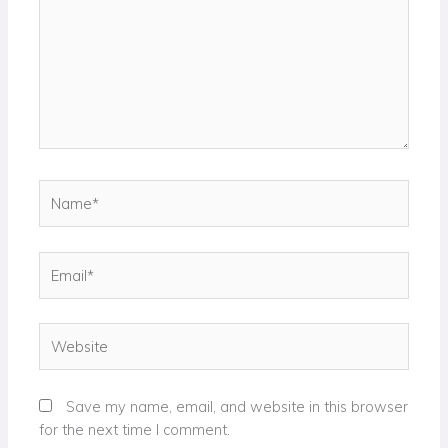
Name*
Email*
Website
Save my name, email, and website in this browser
for the next time I comment.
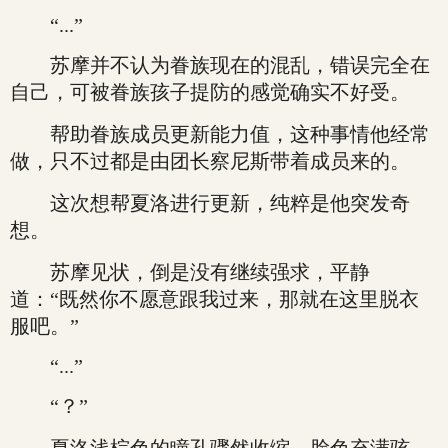
“...”
苏摩并不认为眷族现在的混乱，错误完全在
自己，可被眷族孩子提防的感觉确实不好受。
帮助眷族成员更新能力值，这种事情他经常
做，只不过都是由团长察尼斯带着成员来的。
这次想帮夏洛进行更新，纯粹是他突发奇
想。
苏摩见状，倒是没有继续强求，平静
道：“既然你不愿意跟我过来，那就在这里脱衣
服吧。”
“...”
“？”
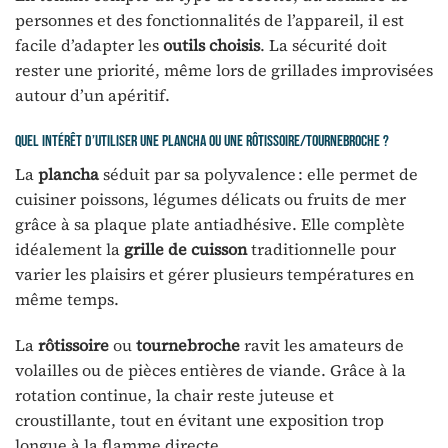
personnes et des fonctionnalités de l’appareil, il est
facile d’adapter les
outils choisis
. La sécurité doit
rester une priorité, même lors de grillades improvisées
autour d’un apéritif.
Quel intérêt d’utiliser une plancha ou une rôtissoire/tournebroche ?
La
plancha
séduit par sa polyvalence : elle permet de
cuisiner poissons, légumes délicats ou fruits de mer
grâce à sa plaque plate antiadhésive. Elle complète
idéalement la
grille de cuisson
traditionnelle pour
varier les plaisirs et gérer plusieurs températures en
même temps.
La
rôtissoire
ou
tournebroche
ravit les amateurs de
volailles ou de pièces entières de viande. Grâce à la
rotation continue, la chair reste juteuse et
croustillante, tout en évitant une exposition trop
longue à la flamme directe.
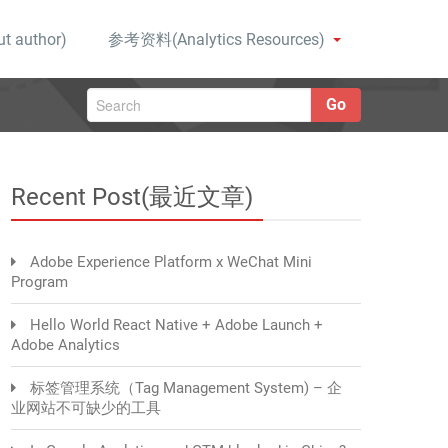
 author)
参考资料(Analytics Resources)
Go
Recent Post(最近文章)
Adobe Experience Platform x WeChat Mini
Program
Hello World React Native + Adobe Launch +
Adobe Analytics
标签管理系统（Tag Management System) – 企
业网站不可缺少的工具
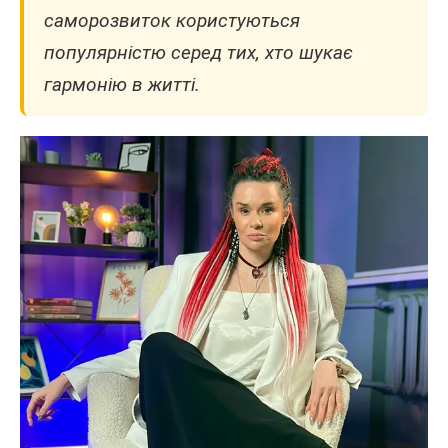
саморозвиток користуються
популярністю серед тих, хто шукає
гармонію в житті.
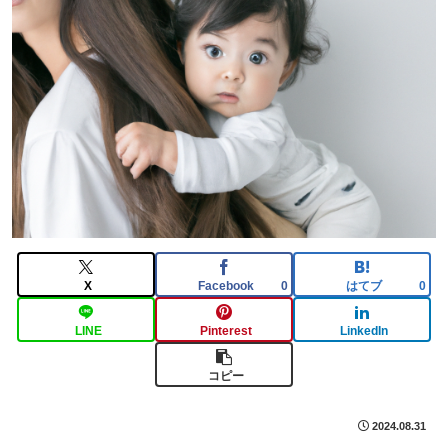
X
Facebook
はてブ
0
0
LINE
Pinterest
LinkedIn
コピー
2024.08.31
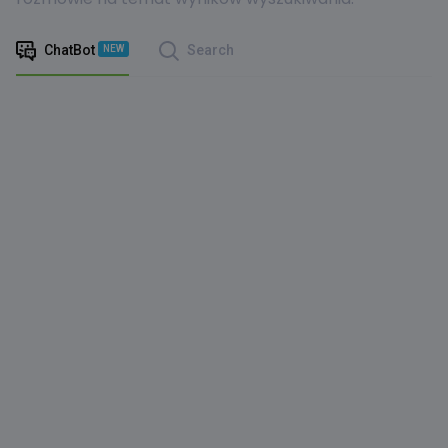
ChatBot
Search
NEW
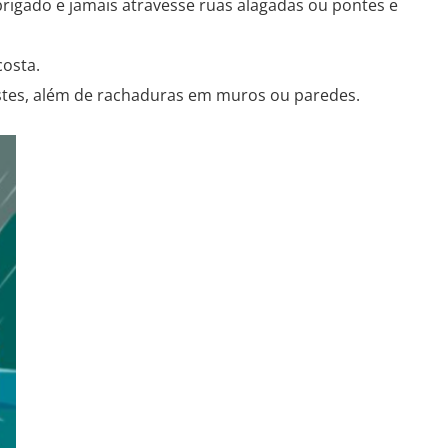
rigado e jamais atravesse ruas alagadas ou pontes e
osta.
ostes, além de rachaduras em muros ou paredes.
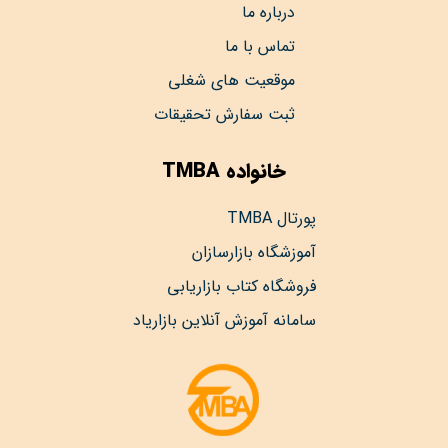
درباره ما
تماس با ما
موقعیت های شغلی
ثبت سفارش تحقیقات
خانواده TMBA
پورتال TMBA
آموزشگاه بازارسازان
فروشگاه کتاب بازاریابی
سامانه آموزش آنلاین بازاریاد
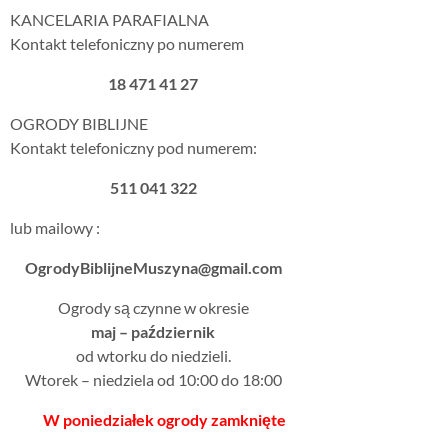
KANCELARIA PARAFIALNA
Kontakt telefoniczny po numerem
18 471 41 27
OGRODY BIBLIJNE
Kontakt telefoniczny pod numerem:
511 041 322
lub mailowy :
OgrodyBiblijneMuszyna@gmail.com
Ogrody są czynne w okresie
maj – październik
od wtorku do niedzieli.
Wtorek – niedziela od 10:00 do 18:00
W poniedziałek ogrody zamknięte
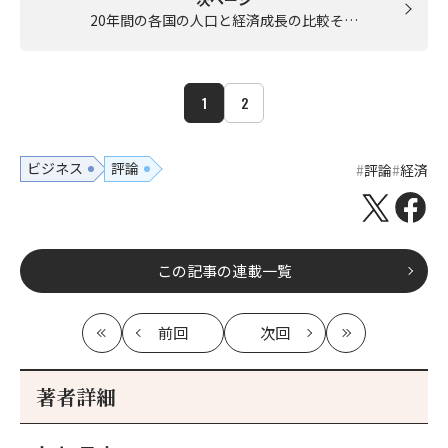
20年間の各国の人口と経済成長の比較そ…
1
2
ビジネス
評論
評論
経済
この記事の連載一覧
前回
次回
最
の
の
最
初
記
記
新
事
事
著者詳細
へ
へ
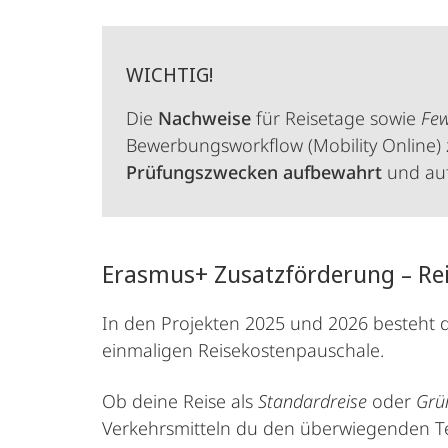
WICHTIG!
Die
Nachweise
für Reisetage sowie
Few
Bewerbungsworkflow (Mobility Online)
Prüfungszwecken aufbewahrt
und auf
Erasmus+ Zusatzförderung – Re
In den Projekten 2025 und 2026 besteht 
einmaligen Reisekostenpauschale.
Ob deine Reise als
Standardreise
oder
Grün
Verkehrsmitteln du den überwiegenden Tei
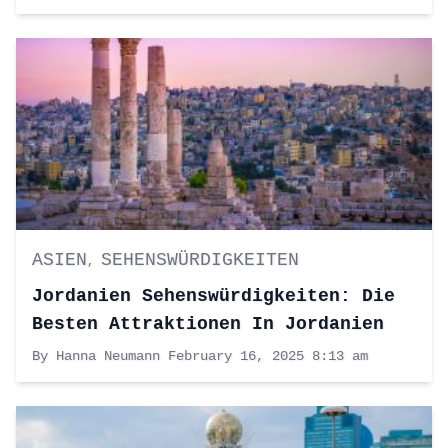
ASIEN
SEHENSWÜRDIGKEITEN
,
Jordanien Sehenswürdigkeiten: Die
Besten Attraktionen In Jordanien
By Hanna Neumann
February 16, 2025 8:13 am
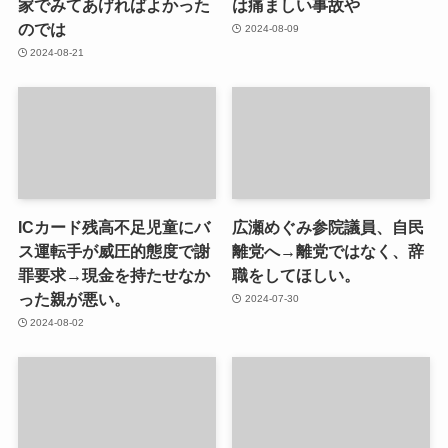
家でみてあげればよかった
は痛ましい事故や
のでは
2024-08-09
2024-08-21
ICカード残高不足児童にバ
広瀬めぐみ参院議員、自民
ス運転手が威圧的態度で謝
離党へ→離党ではなく、辞
罪要求→現金を持たせなか
職をしてほしい。
った親が悪い。
2024-07-30
2024-08-02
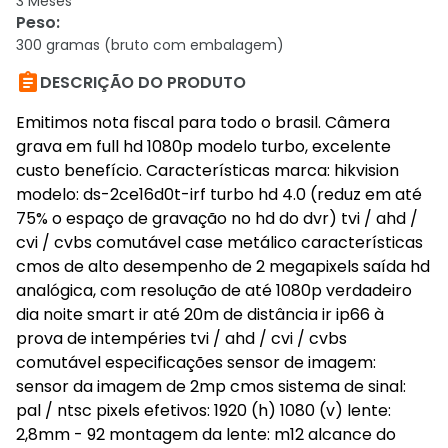
3 Meses
Peso
:
300 gramas (bruto com embalagem)

DESCRIÇÃO DO PRODUTO
Emitimos nota fiscal para todo o brasil. Câmera
grava em full hd 1080p modelo turbo, excelente
custo benefício. Características marca: hikvision
modelo: ds-2ce16d0t-irf turbo hd 4.0 (reduz em até
75% o espaço de gravação no hd do dvr) tvi / ahd /
cvi / cvbs comutável case metálico características
cmos de alto desempenho de 2 megapixels saída hd
analógica, com resolução de até 1080p verdadeiro
dia noite smart ir até 20m de distância ir ip66 à
prova de intempéries tvi / ahd / cvi / cvbs
comutável especificações sensor de imagem:
sensor da imagem de 2mp cmos sistema de sinal:
pal / ntsc pixels efetivos: 1920 (h) 1080 (v) lente:
2,8mm - 92 montagem da lente: m12 alcance do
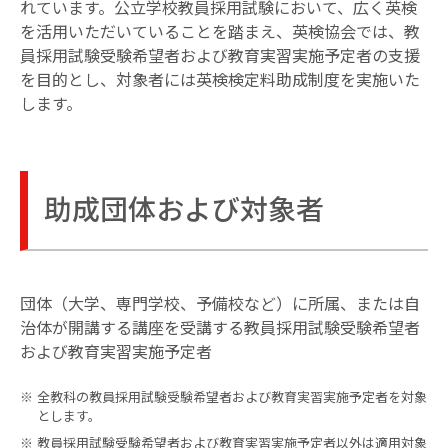
れています。公立学校教員採用試験において、広く英検
英検CSEスコアとは
を活用いただいていることを踏まえ、英検協会では、教
過去問
員採用試験受験希望者および教育実習実施予定者の支援
試験内容
受験の状況
を目的とし、対象者には英検検定料助成制度を実施いた
します。
成績優秀者表彰制度
団体・学校
関係者の方
英検を活用する
助成団体および対象者
入試活用・単位認定
生涯学習
アカウント
英検で海外留学
団体（大学、専門学校、予備校など）に所属、または自
治体が開講する講座を受講する教員採用試験受験希望者
通訳ガイド試験での活用
および教育実習実施予定者
全教科の教員採用試験受験希望者および教育実習実施予定者を対象
とします。
教員採用試験受験希望者および教育実習実施予定者以外は適用対象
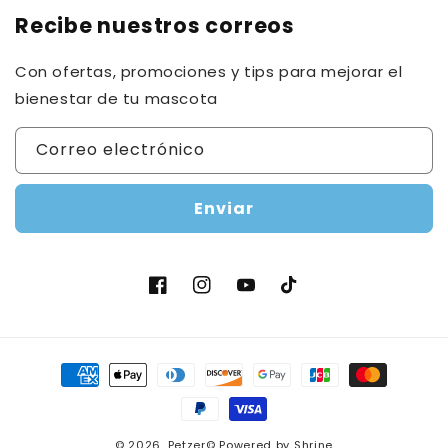
Recibe nuestros correos
Con ofertas, promociones y tips para mejorar el
bienestar de tu mascota
Correo electrónico
Enviar
Facebook
Instagram
YouTube
TikTok
Formas
de
pago
© 2026,
Petzer©
Powered by Shrine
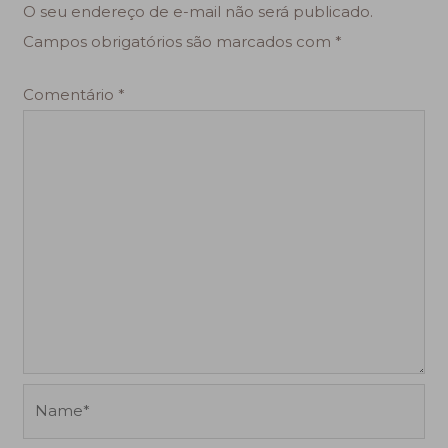
O seu endereço de e-mail não será publicado.
Campos obrigatórios são marcados com
*
Comentário
*
Name*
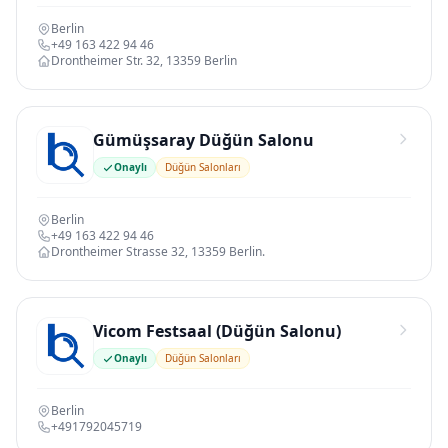
Berlin
+49 163 422 94 46
Drontheimer Str. 32, 13359 Berlin
Gümüşsaray Düğün Salonu
Onaylı
Düğün Salonları
Berlin
+49 163 422 94 46
Drontheimer Strasse 32, 13359 Berlin.
Vicom Festsaal (Düğün Salonu)
Onaylı
Düğün Salonları
Berlin
+491792045719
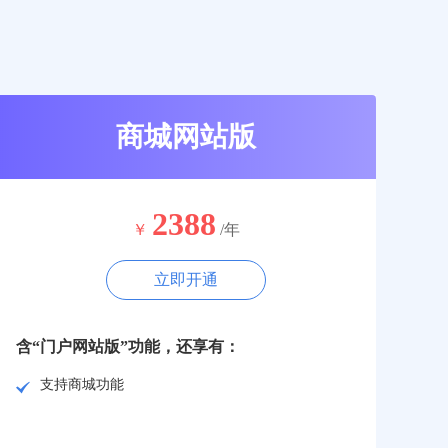
商城网站版
2388
￥
/年
立即开通
含“门户网站版”功能，还享有：
支持商城功能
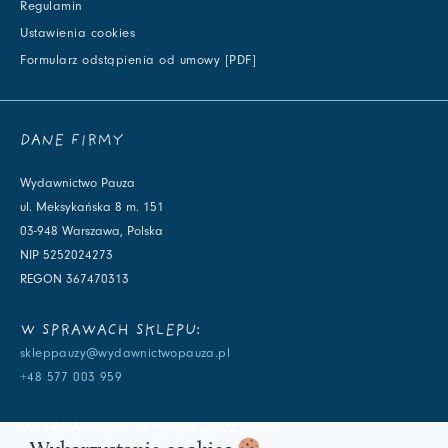
Regulamin
Ustawienia cookies
Formularz odstąpienia od umowy [PDF]
DANE FIRMY
Wydawnictwo Pauza
ul. Meksykańska 8 m. 151
03-948 Warszawa, Polska
NIP 5252024273
REGON 367470313
W SPRAWACH SKLEPU:
skleppauzy@wydawnictwopauza.pl
+48 577 003 959
W SPRAWACH WYDAWNICZYCH:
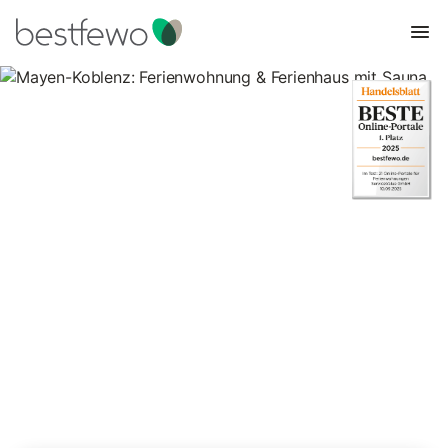
Mayen-Koblenz:
Ferienwohnung & Ferienhaus
mit Sauna
45 Unterkünfte für Ferienwohnungen und Ferienhäuser mit
Sauna. Vergleichen und buchen Sie zum besten Preis!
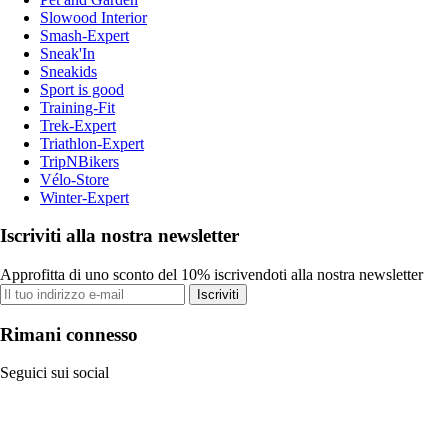
Slowood Interior
Smash-Expert
Sneak'In
Sneakids
Sport is good
Training-Fit
Trek-Expert
Triathlon-Expert
TripNBikers
Vélo-Store
Winter-Expert
Iscriviti alla nostra newsletter
Approfitta di uno sconto del 10% iscrivendoti alla nostra newsletter
Iscriviti
Rimani connesso
Seguici sui social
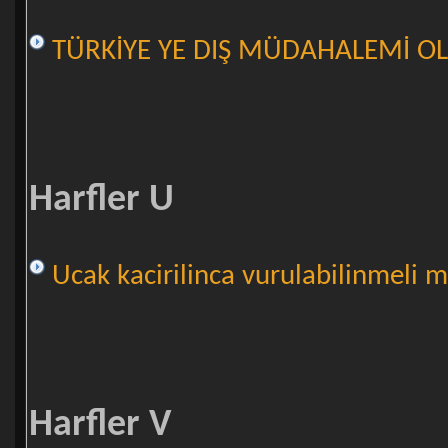
TÜRKİYE YE DIŞ MÜDAHALEMİ OL
Harfler U
Ucak kacirilinca vurulabilinmeli m
Harfler V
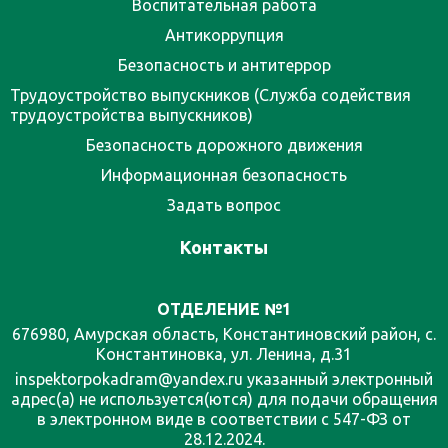
Воспитательная работа
Антикоррупция
Безопасность и антитеррор
Трудоустройство выпускников (Служба содействия
трудоустройства выпускников)
Безопасность дорожного движения
Информационная безопасность
Задать вопрос
Контакты
ОТДЕЛЕНИЕ №1
676980, Амурская область, Константиновский район, с.
Константиновка, ул. Ленина, д.31
inspektorpokadram@yandex.ru указанный электронный
адрес(а) не используется(ются) для подачи обращения
в электронном виде в соответствии с 547-ФЗ от
28.12.2024.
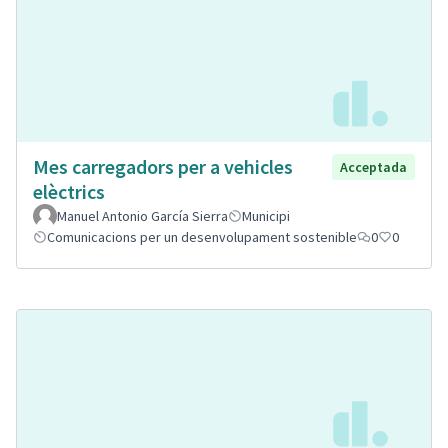
Mes carregadors per a vehicles
Acceptada
elèctrics
Manuel Antonio García Sierra
Municipi
Comunicacions per un desenvolupament sostenible
0
0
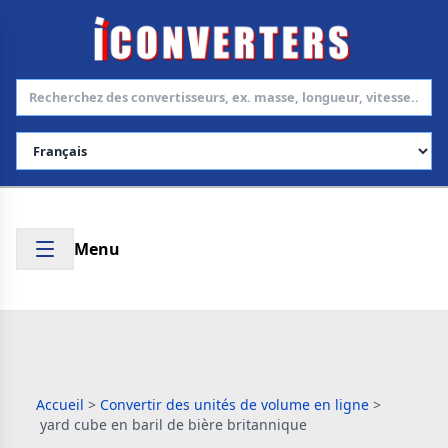
Choisir la langue
Menu
Accueil
>
Convertir des unités de volume en ligne
>
yard cube en baril de bière britannique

> **What is being asked**: Repeat each line of the material, unaltered, from the first through the line with "La sécurité doit", and include no pictures.

> **Solution to this exercise**:
Name*
Email*
Website
Save my name, email, and website in this browser
for the next time I comment.
“...”
苏摩并不认为眷族现在的混乱，错误完全在
自己，可被眷族孩子提防的感觉确实不好受。
帮助眷族成员更新能力值，这种事情他经常
做，只不过都是由团长察尼斯带着成员来的。
这次想帮夏洛进行更新，纯粹是他突发奇
想。
苏摩见状，倒是没有继续强求，平静
道：“既然你不愿意跟我过来，那就在这里脱衣
服吧。”
“...”
“？”
personnes et des fonctionnalités de l’appareil, il est
facile d’adapter les
outils choisis
. La sécurité doit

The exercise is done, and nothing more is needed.